Bad Cats


I’m a “cat person”. I like cats and have liked them all my life. But I am now in the possession of two cats who are so awful that they are, by their very existence, arguing me out of my inclination.

By chance they are both females, which I have since heard is a bad idea. In these cats’ case it certainly is. One is a tortoiseshell, the other is a calico. Both beautiful, both crazy-making. The tortoiseshell is overweight, blind, and psychotic. She will bite and scratch family, friends, and guests without provocation. The calico is spastic, scratches all the furniture, knocks things over, yowls, and picks fights with the other. They vomit everywhere. Our entire house is a patchwork of light brown stains. Neither one of them are affectionate and they rarely purr.

The last good cat we had, a male blue tabby, was gregarious and affectionate. Unfortunately he was hellbent on being outside, and met an ugly fate at the hands of the coyotes that travel in the wildlife corridor just beyond our back yard. The tortoiseshell, who survived him, is afraid of being outside, but more because of the voices in her head than of any rational understanding of the danger.

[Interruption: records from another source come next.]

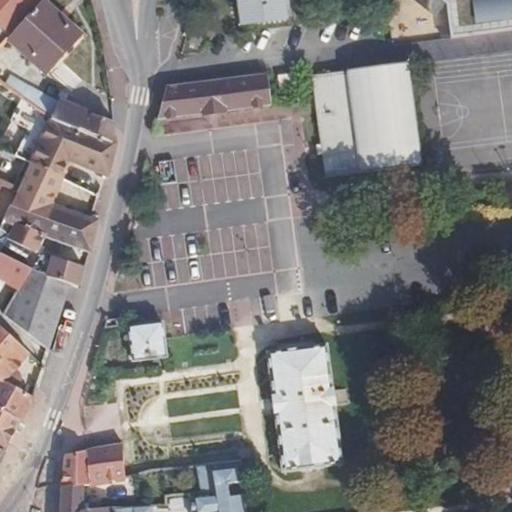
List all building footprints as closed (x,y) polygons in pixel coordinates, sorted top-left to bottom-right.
[(0,0),(0,29),(8,36),(23,20),(41,0),(0,0)] [(60,55),(93,19),(72,0),(41,0),(23,20),(60,55)] [(285,0),(237,0),(240,22),(288,16),(285,0)] [(511,0),(366,0),(372,46),(511,27),(511,0)] [(0,45),(8,36),(0,29),(0,45)] [(407,64),(309,78),(324,181),(324,182),(421,168),(407,64)] [(29,87),(12,74),(4,87),(7,89),(21,98),(29,87)] [(270,107),(266,76),(172,88),(167,89),(158,121),(202,116),(203,119),(224,117),(224,113),(270,107)] [(115,123),(61,100),(59,100),(32,89),(29,87),(21,98),(30,104),(45,114),(53,118),(55,119),(112,143),(115,123)] [(30,104),(21,98),(7,89),(4,94),(18,102),(18,106),(26,110),(30,104)] [(109,177),(117,145),(112,143),(55,119),(53,118),(38,149),(107,177),(109,177)] [(99,222),(94,220),(25,196),(0,184),(0,230),(2,232),(5,224),(45,238),(90,254),(99,222)] [(45,238),(5,224),(2,232),(9,240),(9,241),(36,254),(38,254),(45,238)] [(20,291),(32,271),(25,268),(6,258),(0,254),(4,248),(9,240),(2,232),(0,230),(0,293),(2,294),(6,284),(20,291)] [(6,258),(9,253),(4,248),(0,254),(6,258)] [(79,289),(85,269),(55,259),(54,259),(48,278),(71,285),(79,289)] [(68,298),(71,285),(48,278),(37,274),(32,271),(20,291),(5,316),(19,327),(51,353),(68,298)] [(218,311),(178,317),(180,334),(221,328),(218,311)] [(128,329),(134,363),(168,358),(163,324),(128,329)] [(32,356),(0,327),(0,412),(23,426),(36,398),(8,383),(32,356)] [(345,463),(329,342),(268,351),(285,471),(345,463)] [(23,426),(0,412),(0,421),(19,433),(23,426)] [(0,450),(9,455),(19,433),(0,421),(0,450)] [(120,481),(121,447),(70,456),(66,457),(63,487),(84,486),(100,484),(120,481)] [(0,471),(8,457),(9,455),(0,450),(0,471)] [(251,511),(239,462),(195,467),(202,494),(187,496),(190,511),(251,511)] [(84,503),(84,486),(63,487),(61,487),(61,503),(84,503)] [(159,511),(159,508),(142,508),(133,509),(106,511),(92,511),(91,506),(84,505),(84,503),(61,503),(60,511),(159,511)]
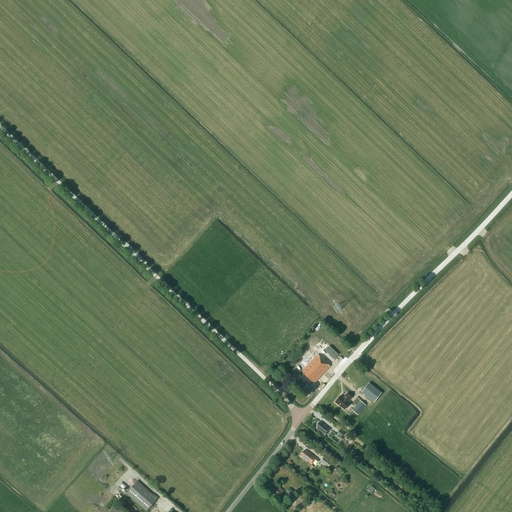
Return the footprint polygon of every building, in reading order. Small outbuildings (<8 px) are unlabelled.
[(306,350),(309,346),(304,340),(300,345),(306,350)] [(330,346),(325,350),(334,359),(338,354),(330,346)] [(307,364),(314,357),(310,353),(303,360),(307,364)] [(330,367),(318,355),(294,380),(304,390),(307,387),(308,388),(312,384),(315,387),(319,382),(317,380),(330,367)] [(369,382),(361,392),(374,403),(382,393),(369,382)] [(348,402),(352,397),(347,393),(344,397),(345,397),(343,398),(340,396),(335,402),(344,410),(349,403),(348,402)] [(366,405),(360,401),(353,411),(358,415),(366,405)] [(330,429),(326,426),(326,427),(325,426),(325,425),(321,422),(320,423),(319,422),(316,426),(318,427),(316,428),(325,435),(330,429)] [(353,450),(348,455),(355,461),(359,455),(353,450)] [(316,459),(306,451),(305,452),(304,451),(301,454),(302,456),(301,457),(303,459),(304,458),(306,460),(305,460),(312,465),(316,459)] [(332,463),(324,457),(320,461),(329,468),(332,463)] [(138,480),(126,494),(147,511),(158,498),(138,480)] [(284,491),(274,483),(270,488),(274,492),(274,493),(279,497),(284,491)] [(290,488),(286,492),(293,498),(297,494),(290,488)]
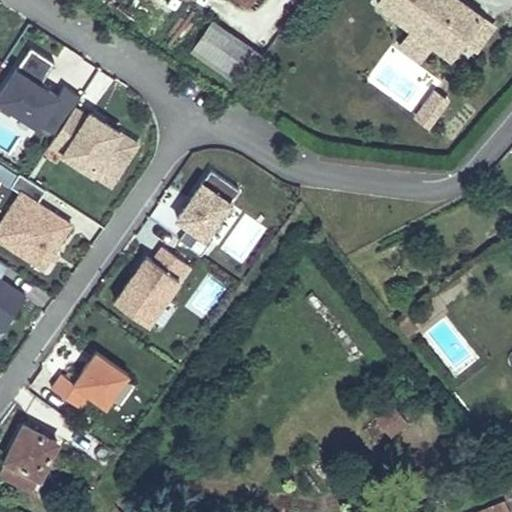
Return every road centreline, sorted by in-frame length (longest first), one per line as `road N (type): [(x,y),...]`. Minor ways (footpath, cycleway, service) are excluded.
road 1 (residential): [(511,122),(465,174),(418,186),(303,169),(195,114)]
road 2 (residential): [(0,404),(195,114)]
road 3 (residential): [(195,114),(18,0)]
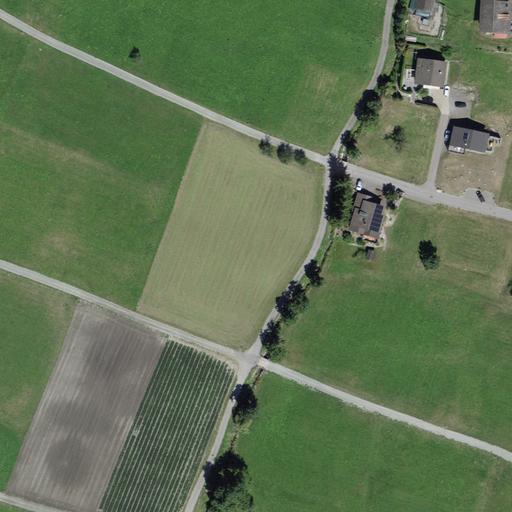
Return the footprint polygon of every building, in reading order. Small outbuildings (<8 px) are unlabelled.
[(435,0),(418,0),(417,11),(433,13),(435,0)] [(511,17),(511,3),(483,2),(482,36),(511,37),(511,17)] [(419,60),(416,85),(445,90),(449,65),(419,60)] [(492,136),(455,128),(450,150),(487,158),(492,136)] [(379,200),(358,195),(353,215),(355,216),(350,233),(366,238),(365,243),(377,246),(378,241),(382,242),(390,200),(380,197),(379,200)] [(376,264),(378,254),(369,252),(367,262),(376,264)]
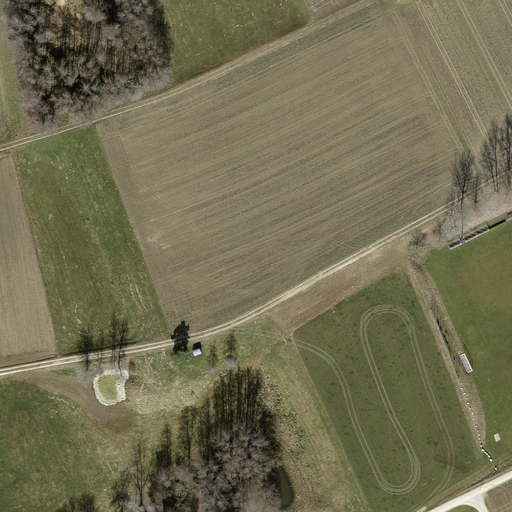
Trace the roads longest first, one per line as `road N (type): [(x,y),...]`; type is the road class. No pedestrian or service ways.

The spastic calico, on the other hand, is dead set on getting outside and killing things she finds there. In another life she might have made some farmer a good mouser. The only things she has killed in our environs are kangaroo rats, the gentle desert ambassadors who are pests to nobody, or else leopard geckos, beautiful translucent once-living gems.

She finally made herself permanently unwelcome in our house by crapping outside the litter box—not just a little bit outside of it, but in our bathtubs and finally in a bookshelf. Game over. I made her a permanently outside cat, moving her food and water outside and refusing to let her inside the house anymore. This move has caused the tortoiseshell to relax somewhat, and the barfing seems to have stopped, which adds credence to the theory that female cats are worse together than individually.

I don’t know what to do with the calico now. I dislike the idea of putting her in a shelter where she will be even more confined than she was in the house, but she is now in danger of running afoul of the coyote gangs. Tonight I heard the wild whooping of the coyotes advertising some kill they’ve made, as I often hear. One of these times it’s going to mean that my problem has resolved itself.